The entrance to Riot Fest at Douglass Park flooded with people Friday. Alkaline Trio, Portugal. The Man, Bleachers, Taking Back Sunday, and The Descendents were among the headliners Friday. Yellowcard, The Yeah Yeah Yeahs, Ice Cube, and Jimmy Eat World will play later this weekend.

Riot Fest has been in Douglass Park in the North Lawndale neighborhood for six years. The festival had been held in Humboldt Park before that, but moved in 2015 after a backlash spurred by what was estimated by $182,000 in damage to fields at that park.

When the festival moved, Humboldt Park residents were not hesitant to say they were glad to see it go. One resident, Charlie Billops, said the Riot Fest prevented residents from using buses because they were full – while rideshare services charged premium rates and cellphone service went down.

"I think the lesson is simple," Billops said back in 2015. "We cannot allow big corporations that are making a lot of money to have blanket access to the park."

This year, Riot Fest has moved the entrance around the corner from its previous location to mitigate traffic concerns. Meanwhile, a proposal from the Chicago Park District would make it harder for festivals hosting more than 10,000 people to occupy public spaces at all.

"Offensive that our young Black and brown youth are being told that they're not welcome in this city, and you know, other folks with money are more than welcome to come and trash our public parks," said Elvia Rodriguez Ochoa of Friends of the Parks.

For weeks, people have been complaining about Riot Fest and its use of Douglass Park.

"This is a public park. This is a public asset," Rodriguez Ochoa said, "and the public that lives here doesn't have access to it during this time."

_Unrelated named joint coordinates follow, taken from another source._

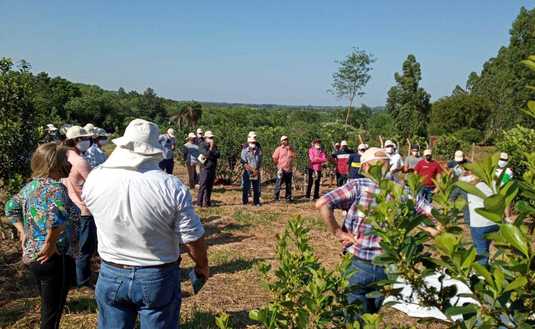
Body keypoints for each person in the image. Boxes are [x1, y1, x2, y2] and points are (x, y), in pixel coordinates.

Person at [82, 119, 208, 329]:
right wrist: (202, 266)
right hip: (156, 274)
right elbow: (192, 236)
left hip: (111, 271)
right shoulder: (170, 185)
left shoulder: (96, 178)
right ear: (153, 150)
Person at [315, 147, 434, 314]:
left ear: (364, 167)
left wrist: (338, 233)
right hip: (388, 266)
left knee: (355, 317)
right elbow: (433, 214)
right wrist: (432, 229)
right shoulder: (404, 190)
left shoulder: (357, 185)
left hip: (359, 262)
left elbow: (322, 203)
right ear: (388, 165)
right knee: (372, 316)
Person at [5, 143, 78, 329]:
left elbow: (10, 208)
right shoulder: (57, 189)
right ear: (54, 165)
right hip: (54, 255)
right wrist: (50, 242)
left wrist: (22, 231)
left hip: (33, 256)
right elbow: (57, 219)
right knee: (52, 314)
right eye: (65, 161)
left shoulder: (30, 187)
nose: (69, 165)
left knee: (47, 305)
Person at [63, 126, 95, 288]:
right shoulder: (80, 161)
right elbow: (94, 184)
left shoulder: (64, 157)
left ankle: (71, 279)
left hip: (69, 207)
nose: (88, 141)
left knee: (72, 246)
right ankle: (82, 280)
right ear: (76, 140)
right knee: (85, 247)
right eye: (85, 139)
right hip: (84, 209)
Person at [466, 178, 499, 265]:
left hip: (479, 224)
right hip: (495, 221)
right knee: (500, 248)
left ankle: (484, 274)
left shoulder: (471, 185)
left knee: (482, 252)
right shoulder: (495, 182)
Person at [197, 131, 220, 207]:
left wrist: (211, 150)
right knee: (203, 185)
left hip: (212, 168)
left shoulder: (214, 146)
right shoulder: (202, 145)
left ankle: (207, 202)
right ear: (205, 138)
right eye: (210, 138)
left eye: (212, 137)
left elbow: (218, 154)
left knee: (210, 186)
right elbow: (205, 155)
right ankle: (199, 203)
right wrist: (210, 149)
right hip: (205, 168)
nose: (211, 139)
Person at [448, 150, 471, 224]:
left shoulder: (468, 163)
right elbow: (446, 167)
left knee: (466, 202)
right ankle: (452, 218)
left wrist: (467, 173)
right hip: (456, 185)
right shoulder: (452, 162)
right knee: (451, 200)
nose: (459, 162)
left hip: (465, 185)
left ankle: (467, 220)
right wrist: (449, 173)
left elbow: (473, 172)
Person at [272, 135, 295, 202]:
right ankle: (276, 198)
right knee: (278, 184)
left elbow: (293, 157)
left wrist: (290, 150)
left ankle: (288, 198)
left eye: (286, 140)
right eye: (283, 140)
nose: (285, 141)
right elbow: (274, 158)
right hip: (281, 170)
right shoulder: (278, 149)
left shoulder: (291, 149)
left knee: (288, 184)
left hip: (289, 169)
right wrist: (278, 166)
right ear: (281, 141)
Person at [241, 136, 262, 206]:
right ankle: (245, 202)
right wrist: (252, 170)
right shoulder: (244, 151)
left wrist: (257, 170)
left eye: (254, 142)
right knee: (246, 187)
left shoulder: (258, 150)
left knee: (256, 188)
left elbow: (259, 161)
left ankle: (256, 202)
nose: (253, 143)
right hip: (247, 172)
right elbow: (244, 162)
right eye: (251, 142)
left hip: (256, 172)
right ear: (249, 142)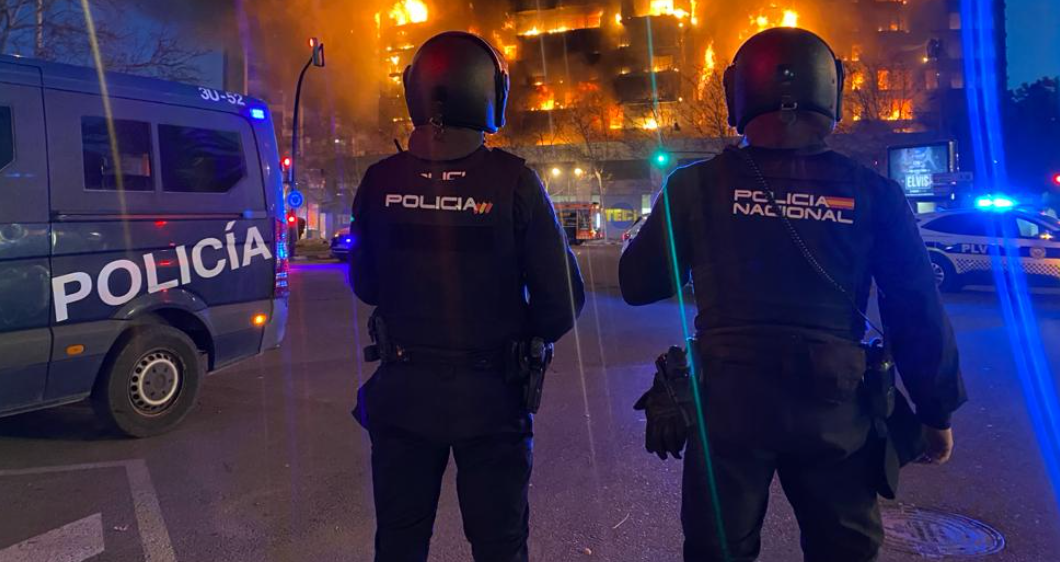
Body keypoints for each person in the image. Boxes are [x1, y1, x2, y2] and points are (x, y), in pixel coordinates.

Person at [620, 27, 966, 562]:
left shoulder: (694, 186)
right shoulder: (874, 193)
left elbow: (639, 284)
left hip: (727, 408)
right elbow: (916, 310)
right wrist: (936, 412)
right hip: (835, 410)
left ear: (737, 94)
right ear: (832, 92)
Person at [350, 30, 585, 562]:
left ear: (415, 91)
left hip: (402, 395)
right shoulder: (515, 182)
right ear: (490, 94)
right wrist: (517, 335)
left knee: (399, 543)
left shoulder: (379, 180)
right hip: (491, 400)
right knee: (500, 546)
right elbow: (561, 303)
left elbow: (365, 285)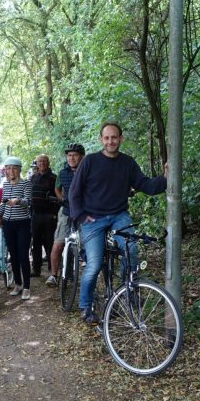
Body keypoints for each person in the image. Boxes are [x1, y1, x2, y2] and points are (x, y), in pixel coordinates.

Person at [69, 122, 167, 325]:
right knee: (94, 264)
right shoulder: (89, 161)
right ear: (101, 140)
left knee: (131, 250)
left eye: (114, 137)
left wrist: (165, 178)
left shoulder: (128, 163)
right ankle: (86, 306)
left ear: (121, 139)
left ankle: (127, 290)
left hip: (118, 215)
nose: (110, 141)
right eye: (106, 138)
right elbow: (74, 192)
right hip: (92, 219)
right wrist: (80, 215)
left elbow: (145, 185)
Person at [0, 156, 32, 299]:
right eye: (8, 168)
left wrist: (18, 201)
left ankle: (27, 286)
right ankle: (18, 284)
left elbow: (28, 202)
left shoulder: (26, 184)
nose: (11, 171)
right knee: (13, 256)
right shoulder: (6, 185)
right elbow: (3, 205)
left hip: (23, 223)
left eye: (14, 168)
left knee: (23, 255)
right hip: (8, 224)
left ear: (19, 169)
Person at [46, 143, 85, 287]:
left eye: (75, 155)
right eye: (69, 155)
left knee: (86, 244)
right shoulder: (63, 173)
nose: (71, 158)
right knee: (58, 244)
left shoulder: (87, 171)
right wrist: (61, 197)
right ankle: (54, 275)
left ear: (81, 157)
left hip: (83, 212)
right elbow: (57, 187)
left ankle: (86, 271)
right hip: (66, 211)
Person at [29, 154, 59, 278]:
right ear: (37, 163)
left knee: (49, 243)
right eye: (39, 161)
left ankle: (52, 270)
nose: (42, 163)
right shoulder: (33, 178)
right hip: (35, 215)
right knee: (35, 243)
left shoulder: (54, 178)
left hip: (49, 215)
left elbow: (58, 197)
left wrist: (54, 214)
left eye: (44, 161)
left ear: (48, 163)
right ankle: (36, 269)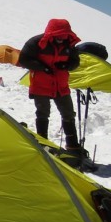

Friends of the Parks would like to see Douglass Park be more public and less festive. And the organization might get its wish.

"There's a possibility for creating a permanent space for these festivals," Rodriguez Ochoa said.

The Park District Board has a new proposal, which would require board approval for events as big as Riot Fest. It would also make hosts like Riot Fest engage with the communities they're hosting in.

"My neighbors over here get the worst of it, because they're right in front of the festival," Rodriguez Ochoa said.

"It" means the sound.

Not all the neighbors object to Riot Fest. Sabrina Pope lives along the park.

"I never had a problem with it," she said. "We just, as a family in this building – this is a family building – and we just get together and enjoy it."

A Riot Fest representative said they consider Douglass Park their home. The spokespersons aid Riot Fest gave hundreds of neighbors complimentary tickets, and launched a festival app with a neighborhood guide to local businesses.

The people jamming out for the festival are happy to be in Douglass Park – or really, anywhere Riot Fest is happening.

"I guess if they've got to move it out, they've got to move it out," said Franco Pettinato, who has been going to Riot Fest for three years. "I think the people are going to go wherever they bring the fest to."

The festival goes until Sunday in Douglass Park, and then the cleanup begins. That is another reason why opponents of having the festival in the park are against it – because it takes away the public space even longer.

There have been previous events to eject Riot Fest from Douglass Park – going back to the year it first moved there. In 2015, St. Anthony Hospital filed a temporary restraining order to stop the festival out of concerns for its patients and staff.

The festival later reached an agreement with the hospital to maintain emergency vehicle access and monitor noise.